Lowe v. Lowe

Order, Supreme Court, New York County (David Saxe, J.), entered on June 14, 1994, which, inter alia, awarded the plaintiff-wife the sum of $1,500 per week in tax-free temporary maintenance and which awarded the plaintiff $50,000 in interim counsel fees, with leave to seek additional sums at trial, unanimously affirmed, with costs.

The IAS Court did not err in directing the defendant-husband to pay the plaintiff-wife interim counsel fees in accordance with Domestic Relations Law § 237 (a), which provides that a court may direct either spouse to pay the other counsel’s fees in a matrimonial action "as, in the court’s discretion, justice requires, having regard to the circumstances of the case and of the respective parties” (see, DeCabrera v CabreraRosete, 70 NY2d 879, 881). Here, the disparate financial circumstances of the parties and the plaintiff’s inability to pay her own counsel justified the court’s exercise of its discretion in awarding interim fees in order to enable movant, the less affluent spouse, to prosecute or defend the action (see, Wyser-Pratte v Wyser-Pratte, 160 AD2d 290, 291).

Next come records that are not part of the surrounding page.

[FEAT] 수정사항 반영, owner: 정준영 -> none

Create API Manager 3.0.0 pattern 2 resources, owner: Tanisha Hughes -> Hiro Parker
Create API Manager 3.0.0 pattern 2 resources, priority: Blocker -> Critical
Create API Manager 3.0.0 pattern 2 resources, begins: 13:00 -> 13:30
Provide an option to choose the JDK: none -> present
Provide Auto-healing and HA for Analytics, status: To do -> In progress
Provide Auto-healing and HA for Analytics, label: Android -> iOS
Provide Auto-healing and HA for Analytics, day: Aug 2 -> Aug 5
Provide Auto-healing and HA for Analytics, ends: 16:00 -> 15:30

Nor did the IAS Court improvidently exercise its discretion in awarding plaintiff pendente lite tax-free maintenance in the underlying matrimonial action since it is within the sound discretion of the court, pursuant to Internal Revenue Code (26 USC) § 71 (b) (1) (B), to provide in its order that the maintenance payments be neither income to the plaintiff nor deductible to the defendant for taxation purposes. (Lasry v Lasry, 180 AD2d 488, 489.)

In awarding temporary maintenance, the IAS Court carefully considered and balanced the factors enumerated in Domestic Relations Law § 236 (B) (6), including the financial status of the respective parties, the nature and duration of the marriage, and the future capacity of the plaintiff to be self-supporting (Baker v Baker, 120 AD2d 374), and was guided by *596the fact that the defendant-husband herein had, for approximately three years, been providing the plaintiff-wife a tax-free allowance (Hills v Hills, 182 AD2d 584; Wexler v Wexler, 162 AD2d 326).

Where, as here, the court has given due consideration to the disparate financial circumstances of the parties, the resulting awards will not be disturbed on appeal (King v King, 183 AD2d 479), since it is well settled that any alleged inequity in the award of pendente lite maintenance or interim counsel fees should be remedied by a speedy trial rather than an appeal (Wechsler v Wechsler, 199 AD2d 51, 52). Concur—Sullivan, J. P., Ellerin, Rubin and Williams, JJ.